1969 senesinde Apaşlardan ayrılan Cem Karaca, "Cem Karaca Kardaşlar" topluluğunu oluşturdu. Cem Karaca Kardaşlar, yayınladıkları ilk 45'likleri "Dadaloğlu" ile listeleri alt üst etti.
1972 senesinde Cem Karaca Kardaşlar grubundan ayrılarak, Moğollar grubuna geçti. Bu grupta "Gel Gel, Namus Belası, Obur Dünya gibi herekes tarafından dinlenen harika şarkılara imza attı.
Cem Karaca Dervişan'ı kurdu. "Yoksulluk Kader Olamaz'ı" Dervişan ile çıkardı. Bu gruptan sonra son grubu olan "Edirdahan" ı kurdu. Edirdahan grubunda yaptığı Safinaz çalışması, Türkiyenin sayılı senfonik rock albümleri arasına girdi.
"Sende başını alıp gitme, ne olur! Ne olur tut ellerimi! "
Almanya'ya gittikten sonra vatandaşlıktan çıkarılan Cem Karaca, dokuz seneye yakın Almanya'da yaşadı. 1987 senesinden sonra Türkiye'ye döndü ve tekrar türk vatandaşı oldu.

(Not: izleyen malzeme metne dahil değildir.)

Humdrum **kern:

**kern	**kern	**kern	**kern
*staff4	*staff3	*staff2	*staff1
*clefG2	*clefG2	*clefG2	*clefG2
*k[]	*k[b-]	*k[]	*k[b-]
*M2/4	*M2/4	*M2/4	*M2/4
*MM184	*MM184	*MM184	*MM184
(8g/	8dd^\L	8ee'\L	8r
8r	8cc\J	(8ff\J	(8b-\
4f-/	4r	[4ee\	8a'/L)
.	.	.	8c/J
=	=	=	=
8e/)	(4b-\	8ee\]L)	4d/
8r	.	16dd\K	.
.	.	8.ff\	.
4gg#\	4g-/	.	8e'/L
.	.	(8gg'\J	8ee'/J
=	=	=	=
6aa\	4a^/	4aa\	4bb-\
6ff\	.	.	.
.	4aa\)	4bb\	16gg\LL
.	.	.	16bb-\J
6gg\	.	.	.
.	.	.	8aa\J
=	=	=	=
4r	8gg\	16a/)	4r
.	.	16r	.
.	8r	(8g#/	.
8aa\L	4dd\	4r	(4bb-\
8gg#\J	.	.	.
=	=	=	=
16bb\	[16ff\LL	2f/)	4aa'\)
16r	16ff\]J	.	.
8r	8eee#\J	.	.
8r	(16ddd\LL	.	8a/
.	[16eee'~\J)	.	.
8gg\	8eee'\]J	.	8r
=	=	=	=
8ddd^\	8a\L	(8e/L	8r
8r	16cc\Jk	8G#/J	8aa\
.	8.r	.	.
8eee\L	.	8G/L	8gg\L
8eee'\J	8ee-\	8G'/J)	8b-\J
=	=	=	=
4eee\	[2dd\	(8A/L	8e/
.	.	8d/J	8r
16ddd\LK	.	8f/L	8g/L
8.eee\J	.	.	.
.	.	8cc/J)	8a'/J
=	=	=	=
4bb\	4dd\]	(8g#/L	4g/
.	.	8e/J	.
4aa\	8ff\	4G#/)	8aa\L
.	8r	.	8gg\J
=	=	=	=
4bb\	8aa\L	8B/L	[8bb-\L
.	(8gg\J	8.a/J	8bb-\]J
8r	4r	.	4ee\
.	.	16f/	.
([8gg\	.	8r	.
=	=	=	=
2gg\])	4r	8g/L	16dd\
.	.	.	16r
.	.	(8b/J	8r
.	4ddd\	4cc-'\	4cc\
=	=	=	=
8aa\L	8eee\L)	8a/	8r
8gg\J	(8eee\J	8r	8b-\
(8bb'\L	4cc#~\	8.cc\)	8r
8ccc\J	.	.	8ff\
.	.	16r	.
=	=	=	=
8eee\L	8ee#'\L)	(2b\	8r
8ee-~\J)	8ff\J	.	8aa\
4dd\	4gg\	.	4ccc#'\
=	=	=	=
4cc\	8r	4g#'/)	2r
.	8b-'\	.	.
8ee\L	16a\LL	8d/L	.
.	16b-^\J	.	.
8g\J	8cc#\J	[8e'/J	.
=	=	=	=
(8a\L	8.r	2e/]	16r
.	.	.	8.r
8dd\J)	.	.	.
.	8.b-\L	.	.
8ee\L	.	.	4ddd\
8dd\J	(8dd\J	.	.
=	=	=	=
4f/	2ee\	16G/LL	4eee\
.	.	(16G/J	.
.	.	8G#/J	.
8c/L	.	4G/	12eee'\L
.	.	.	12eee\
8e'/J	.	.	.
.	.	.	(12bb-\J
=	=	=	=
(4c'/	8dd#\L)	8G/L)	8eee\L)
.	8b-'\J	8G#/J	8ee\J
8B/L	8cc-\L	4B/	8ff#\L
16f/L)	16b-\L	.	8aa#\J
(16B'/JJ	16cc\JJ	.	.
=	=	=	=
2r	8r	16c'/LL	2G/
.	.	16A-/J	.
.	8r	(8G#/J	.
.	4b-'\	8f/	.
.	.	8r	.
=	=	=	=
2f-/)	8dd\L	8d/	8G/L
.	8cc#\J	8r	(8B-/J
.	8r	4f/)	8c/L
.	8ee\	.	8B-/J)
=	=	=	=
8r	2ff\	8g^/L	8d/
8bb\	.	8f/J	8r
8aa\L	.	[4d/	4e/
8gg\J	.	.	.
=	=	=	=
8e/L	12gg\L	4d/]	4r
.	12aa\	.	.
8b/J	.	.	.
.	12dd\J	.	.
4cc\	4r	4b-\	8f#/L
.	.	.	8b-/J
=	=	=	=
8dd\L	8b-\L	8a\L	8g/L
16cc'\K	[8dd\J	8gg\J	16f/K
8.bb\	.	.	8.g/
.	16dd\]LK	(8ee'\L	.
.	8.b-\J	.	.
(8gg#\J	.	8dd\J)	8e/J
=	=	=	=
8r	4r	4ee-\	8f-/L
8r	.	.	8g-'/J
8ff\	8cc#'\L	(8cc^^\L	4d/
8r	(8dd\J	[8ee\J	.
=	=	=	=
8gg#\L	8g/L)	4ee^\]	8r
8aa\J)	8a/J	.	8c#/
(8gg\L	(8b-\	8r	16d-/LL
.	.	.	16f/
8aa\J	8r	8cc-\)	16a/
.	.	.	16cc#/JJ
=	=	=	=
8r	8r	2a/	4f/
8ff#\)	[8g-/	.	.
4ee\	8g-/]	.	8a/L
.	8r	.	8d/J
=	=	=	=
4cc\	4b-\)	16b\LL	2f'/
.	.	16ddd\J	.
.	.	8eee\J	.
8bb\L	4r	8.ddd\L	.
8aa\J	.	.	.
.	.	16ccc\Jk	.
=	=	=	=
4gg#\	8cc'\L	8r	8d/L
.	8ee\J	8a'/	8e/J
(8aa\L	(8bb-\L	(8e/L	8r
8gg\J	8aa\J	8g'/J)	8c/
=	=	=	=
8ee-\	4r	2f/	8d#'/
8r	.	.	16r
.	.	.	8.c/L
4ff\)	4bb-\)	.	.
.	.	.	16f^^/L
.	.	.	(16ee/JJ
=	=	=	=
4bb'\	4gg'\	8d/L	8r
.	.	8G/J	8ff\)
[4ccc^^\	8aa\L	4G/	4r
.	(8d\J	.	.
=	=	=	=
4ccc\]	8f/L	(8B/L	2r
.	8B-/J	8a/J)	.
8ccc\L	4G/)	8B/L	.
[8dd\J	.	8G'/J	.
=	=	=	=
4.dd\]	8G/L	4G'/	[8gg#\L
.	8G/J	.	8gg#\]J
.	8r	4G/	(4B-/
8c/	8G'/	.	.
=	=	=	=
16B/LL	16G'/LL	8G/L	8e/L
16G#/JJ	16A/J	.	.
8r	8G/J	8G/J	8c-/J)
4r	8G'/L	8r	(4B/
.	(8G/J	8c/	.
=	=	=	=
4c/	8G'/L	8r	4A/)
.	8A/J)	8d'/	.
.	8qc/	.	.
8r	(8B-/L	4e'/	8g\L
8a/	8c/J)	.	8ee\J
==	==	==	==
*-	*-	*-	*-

Görüşlerinden dolayı hep başkaları tarafından eleştirilen Cem Karaca, bu durumu hiçbir zaman önemsemedi ve görüşlerinden, sanatından ödün vermeden yaşadı.
Şair Nazım Hikmet'in Herkes Gibisin Şiirinden yola çıkıp "Bence Sende Herkes Gibisin'i" seslendirdi.
"Ceviz Ağacı, Çok Yorgunum, Tamirci Çırağı, Islak Islak, Namus Belası gibi daha birçok akıllarımıza kazınan şarkıları bize miras bıraktı. Solunum ve kalp yetmezliği nedeniyle, 8 Şubat 2004 senesinde bizi boynu bükük bırakıp aramızdan ayrıldı.
"Çok yorgunum. Beni bekleme kaptan!"
Bir daha senin gibisi asla gelmeyecek biliyoruz... Seni şarkılarının huzurunda selamlayarak anıyorum. Bindik bir alamete gidiyoz kıyamete!